Time Magazine's "Dropout Nation"
In the middle of April, Time Magazine ran a cover story called "Dropout Nation." Nathan Thornburgh wrote the article, and he claimed that thirty percent of America’s high school students end up dropping out of high school. There is little doubt that most people reading this would wrongly assume that this is just another failure of public education.
First of all, while there are areas in the nation where the dropout rate is high, the claim that the overall total is thirty percent is dubious. What makes me want to scream, however, especially at this time of year, is the message sent in the article that when a student drops out, it is actually the school’s fault.
Thornburgh interviewed three dropouts from past and present generations, and (Surprise, surprise!) all three indicated that their decisions to drop out were the fault of their schools in some way. One woman, who is now twenty-eight years old, spent much of her high school career skipping classes. She blames her dropping out on a frustrated administrator who finally asked her, "Why don’t you just quit school?" Now the young woman says that she wonders what would have happened if someone had asked her to stay. I guess we are supposed to assume that she would have turned around and become a model student if only somebody in that nasty school system would have cared. I say, "Good for that administrator!"
Another young woman, who recently dropped out, seemed to blame it on the cheerleaders in the school because they weren’t nice to her. Her mother, who also dropped out, blamed her own decision on that all-time popular favorite—the school’s indifference. Why am I not shocked that none of the three dropouts are willing to take full responsibility for their own actions and decisions?
Let’s face it--dropouts are usually non-performers. The Time article says that dropouts rarely report being overwhelmed academically, and that strikes me as true. When kids drop out it’s rarely because they CAN’T do the work; it’s because they simply WON’T do it. Our public schools invest more time, attention, and money on kids like them than anyone else. Most of the letters and phone calls home and meetings we have after school involve them. We have special education programs, 504 plans, counselors, school social workers and probation officers; and we don’t have all these things because someone decided the honor roll students needed extra help. In the classroom we’ve tried having basic classes, we’ve tried mainstreaming, and we’ve tried various new teaching methods—some of them idiotic—in an effort to bring the non-performers along. So please don’t tell me that we have dropouts because public schools are indifferent.

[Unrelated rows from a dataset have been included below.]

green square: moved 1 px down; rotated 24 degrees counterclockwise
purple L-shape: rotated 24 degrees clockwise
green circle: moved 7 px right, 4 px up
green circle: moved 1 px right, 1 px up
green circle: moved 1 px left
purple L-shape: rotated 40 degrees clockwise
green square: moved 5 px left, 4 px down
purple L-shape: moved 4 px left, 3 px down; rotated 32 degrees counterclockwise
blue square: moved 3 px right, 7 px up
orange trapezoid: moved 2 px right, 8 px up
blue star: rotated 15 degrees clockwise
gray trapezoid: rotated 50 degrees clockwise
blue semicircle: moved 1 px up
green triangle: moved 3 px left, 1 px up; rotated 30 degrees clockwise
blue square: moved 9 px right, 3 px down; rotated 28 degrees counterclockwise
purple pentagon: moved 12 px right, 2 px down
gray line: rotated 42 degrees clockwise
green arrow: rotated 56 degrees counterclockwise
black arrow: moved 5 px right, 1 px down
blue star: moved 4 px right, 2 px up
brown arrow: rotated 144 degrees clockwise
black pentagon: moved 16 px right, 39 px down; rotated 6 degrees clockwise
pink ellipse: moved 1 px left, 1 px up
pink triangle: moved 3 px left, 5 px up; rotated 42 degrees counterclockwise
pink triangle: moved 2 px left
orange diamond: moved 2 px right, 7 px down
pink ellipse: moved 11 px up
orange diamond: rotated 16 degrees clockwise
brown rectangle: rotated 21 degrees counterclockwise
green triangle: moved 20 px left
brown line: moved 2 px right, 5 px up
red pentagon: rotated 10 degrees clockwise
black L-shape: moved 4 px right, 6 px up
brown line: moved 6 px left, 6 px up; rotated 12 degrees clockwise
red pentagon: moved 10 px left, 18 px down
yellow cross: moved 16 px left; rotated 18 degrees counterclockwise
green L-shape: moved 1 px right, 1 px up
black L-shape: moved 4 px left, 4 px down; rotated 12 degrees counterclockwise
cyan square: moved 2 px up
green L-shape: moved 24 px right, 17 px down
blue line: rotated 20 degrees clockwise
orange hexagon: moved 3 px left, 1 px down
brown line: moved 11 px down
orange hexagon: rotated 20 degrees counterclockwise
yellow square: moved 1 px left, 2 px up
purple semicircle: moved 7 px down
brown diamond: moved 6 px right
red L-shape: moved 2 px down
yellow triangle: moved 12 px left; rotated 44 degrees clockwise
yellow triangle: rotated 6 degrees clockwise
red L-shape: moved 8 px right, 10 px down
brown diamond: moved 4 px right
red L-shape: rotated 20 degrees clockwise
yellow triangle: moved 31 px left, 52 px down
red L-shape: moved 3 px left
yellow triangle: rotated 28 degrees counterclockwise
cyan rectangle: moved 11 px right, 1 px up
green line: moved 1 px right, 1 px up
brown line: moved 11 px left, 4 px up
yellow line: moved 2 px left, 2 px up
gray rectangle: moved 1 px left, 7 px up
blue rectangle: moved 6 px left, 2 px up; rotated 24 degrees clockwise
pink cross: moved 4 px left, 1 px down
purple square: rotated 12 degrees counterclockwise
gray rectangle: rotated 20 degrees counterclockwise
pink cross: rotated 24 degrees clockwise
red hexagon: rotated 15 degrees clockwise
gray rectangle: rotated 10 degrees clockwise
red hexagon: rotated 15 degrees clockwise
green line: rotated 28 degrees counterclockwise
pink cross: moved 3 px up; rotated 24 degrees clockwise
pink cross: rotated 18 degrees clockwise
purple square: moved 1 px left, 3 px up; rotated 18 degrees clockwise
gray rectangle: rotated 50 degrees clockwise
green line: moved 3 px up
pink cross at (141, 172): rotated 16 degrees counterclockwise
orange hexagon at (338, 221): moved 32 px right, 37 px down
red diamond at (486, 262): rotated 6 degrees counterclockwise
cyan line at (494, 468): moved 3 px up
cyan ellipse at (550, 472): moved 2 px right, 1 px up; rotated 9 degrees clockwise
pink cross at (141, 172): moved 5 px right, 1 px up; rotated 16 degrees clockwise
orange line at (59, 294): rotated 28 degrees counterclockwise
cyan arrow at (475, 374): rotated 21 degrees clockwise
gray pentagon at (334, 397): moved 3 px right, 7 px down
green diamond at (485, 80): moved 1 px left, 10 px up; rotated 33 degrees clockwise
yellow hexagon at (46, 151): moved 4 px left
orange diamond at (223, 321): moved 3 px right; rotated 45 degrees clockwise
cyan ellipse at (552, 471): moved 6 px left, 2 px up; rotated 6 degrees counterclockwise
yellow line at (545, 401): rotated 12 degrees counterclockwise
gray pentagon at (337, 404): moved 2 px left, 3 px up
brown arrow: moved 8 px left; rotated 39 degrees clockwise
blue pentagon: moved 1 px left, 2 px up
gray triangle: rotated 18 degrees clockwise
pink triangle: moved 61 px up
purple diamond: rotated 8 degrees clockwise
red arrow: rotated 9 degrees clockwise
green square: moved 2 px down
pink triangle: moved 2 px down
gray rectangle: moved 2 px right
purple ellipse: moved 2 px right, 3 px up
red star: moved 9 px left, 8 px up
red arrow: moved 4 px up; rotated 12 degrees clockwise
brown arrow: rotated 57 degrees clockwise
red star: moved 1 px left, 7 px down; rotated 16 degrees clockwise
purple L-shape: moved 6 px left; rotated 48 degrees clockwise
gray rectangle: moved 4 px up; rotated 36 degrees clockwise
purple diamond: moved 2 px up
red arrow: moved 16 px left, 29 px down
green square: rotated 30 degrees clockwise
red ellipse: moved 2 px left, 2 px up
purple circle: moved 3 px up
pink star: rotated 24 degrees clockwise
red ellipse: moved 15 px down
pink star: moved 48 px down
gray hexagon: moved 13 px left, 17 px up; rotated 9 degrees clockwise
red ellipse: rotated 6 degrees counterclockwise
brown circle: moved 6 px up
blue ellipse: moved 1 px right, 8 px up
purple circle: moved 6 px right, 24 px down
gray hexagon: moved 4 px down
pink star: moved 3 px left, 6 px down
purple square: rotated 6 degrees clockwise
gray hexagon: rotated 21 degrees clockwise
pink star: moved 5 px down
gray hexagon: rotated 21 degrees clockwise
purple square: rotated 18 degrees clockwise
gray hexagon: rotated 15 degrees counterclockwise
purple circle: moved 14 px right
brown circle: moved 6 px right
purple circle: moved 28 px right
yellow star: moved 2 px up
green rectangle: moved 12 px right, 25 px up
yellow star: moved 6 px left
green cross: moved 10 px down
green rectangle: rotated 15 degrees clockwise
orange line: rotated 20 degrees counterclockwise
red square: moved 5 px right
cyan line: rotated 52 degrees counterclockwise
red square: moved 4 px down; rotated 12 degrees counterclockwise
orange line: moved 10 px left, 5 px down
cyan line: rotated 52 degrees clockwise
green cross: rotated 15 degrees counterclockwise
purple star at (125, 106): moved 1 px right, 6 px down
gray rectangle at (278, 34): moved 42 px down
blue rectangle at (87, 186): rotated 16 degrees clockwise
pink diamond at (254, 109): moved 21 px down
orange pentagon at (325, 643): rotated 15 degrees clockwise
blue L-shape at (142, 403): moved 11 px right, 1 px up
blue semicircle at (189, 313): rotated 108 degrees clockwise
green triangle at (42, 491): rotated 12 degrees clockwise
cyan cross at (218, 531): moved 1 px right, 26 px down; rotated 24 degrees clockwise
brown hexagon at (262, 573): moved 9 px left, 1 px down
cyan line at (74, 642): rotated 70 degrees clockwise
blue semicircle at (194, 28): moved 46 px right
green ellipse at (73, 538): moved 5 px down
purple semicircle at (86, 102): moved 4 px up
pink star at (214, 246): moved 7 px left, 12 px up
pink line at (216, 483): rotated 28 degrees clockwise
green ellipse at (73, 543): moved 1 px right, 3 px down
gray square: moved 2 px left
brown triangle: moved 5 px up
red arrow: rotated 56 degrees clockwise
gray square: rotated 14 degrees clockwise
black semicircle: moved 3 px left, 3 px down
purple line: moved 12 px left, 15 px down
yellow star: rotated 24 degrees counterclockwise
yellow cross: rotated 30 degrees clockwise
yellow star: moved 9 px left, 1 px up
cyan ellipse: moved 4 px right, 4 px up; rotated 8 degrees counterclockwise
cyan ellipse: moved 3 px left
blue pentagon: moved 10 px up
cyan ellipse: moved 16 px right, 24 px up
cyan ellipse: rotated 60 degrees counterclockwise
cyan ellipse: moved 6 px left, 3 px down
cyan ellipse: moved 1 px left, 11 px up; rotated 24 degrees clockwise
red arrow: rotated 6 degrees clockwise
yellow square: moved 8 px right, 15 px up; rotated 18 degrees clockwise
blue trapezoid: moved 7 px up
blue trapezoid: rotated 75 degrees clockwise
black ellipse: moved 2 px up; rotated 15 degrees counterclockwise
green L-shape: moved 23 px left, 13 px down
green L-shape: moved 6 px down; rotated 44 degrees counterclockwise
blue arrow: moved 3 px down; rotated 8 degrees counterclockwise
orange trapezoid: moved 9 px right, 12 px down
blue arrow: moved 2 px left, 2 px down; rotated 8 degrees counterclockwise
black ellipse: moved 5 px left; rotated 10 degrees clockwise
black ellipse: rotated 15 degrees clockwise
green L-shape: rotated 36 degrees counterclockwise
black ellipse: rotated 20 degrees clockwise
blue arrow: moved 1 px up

Time’s approach to our "dropout crisis" is typical of the way our society has approached all educational problems involving students who don’t perform. We blame everyone except the non-performers. For some reason, we have decided to treat the non-performers in our schools as victims. If they are victims, they are certainly not victims of our public education system. In many cases they are victims of poor parenting, in some cases they are victims of the bad influence of the friends that they have chosen, and in others they are simply victims of their own lousy decisions.
Public schools should welcome kids of all ability levels who really want to get an education. They should welcome kids with legitimate learning and emotional disabilities, and they should do everything they can to help them as long as those kids show a desire to learn and to be successful. Schools should also welcome back dropouts who have had an honest change of heart like one young man portrayed in Time’s story. But when a student has made up his mind that education has nothing that he wants, there’s not much we can do for him.
There should be real efforts made to turn potential dropouts around, and public schools do that. But for some kids there is a time when it becomes clear that nothing good can happen from their being in school, and they actually become detriments to their classmates’ education. When that happens, the school shouldn’t be blamed, and the student shouldn’t be encouraged to stay. In fact, if we really want to improve public education, when a student like this doesn't make the decision to leave school on his own, the school should be able to make that decision for him.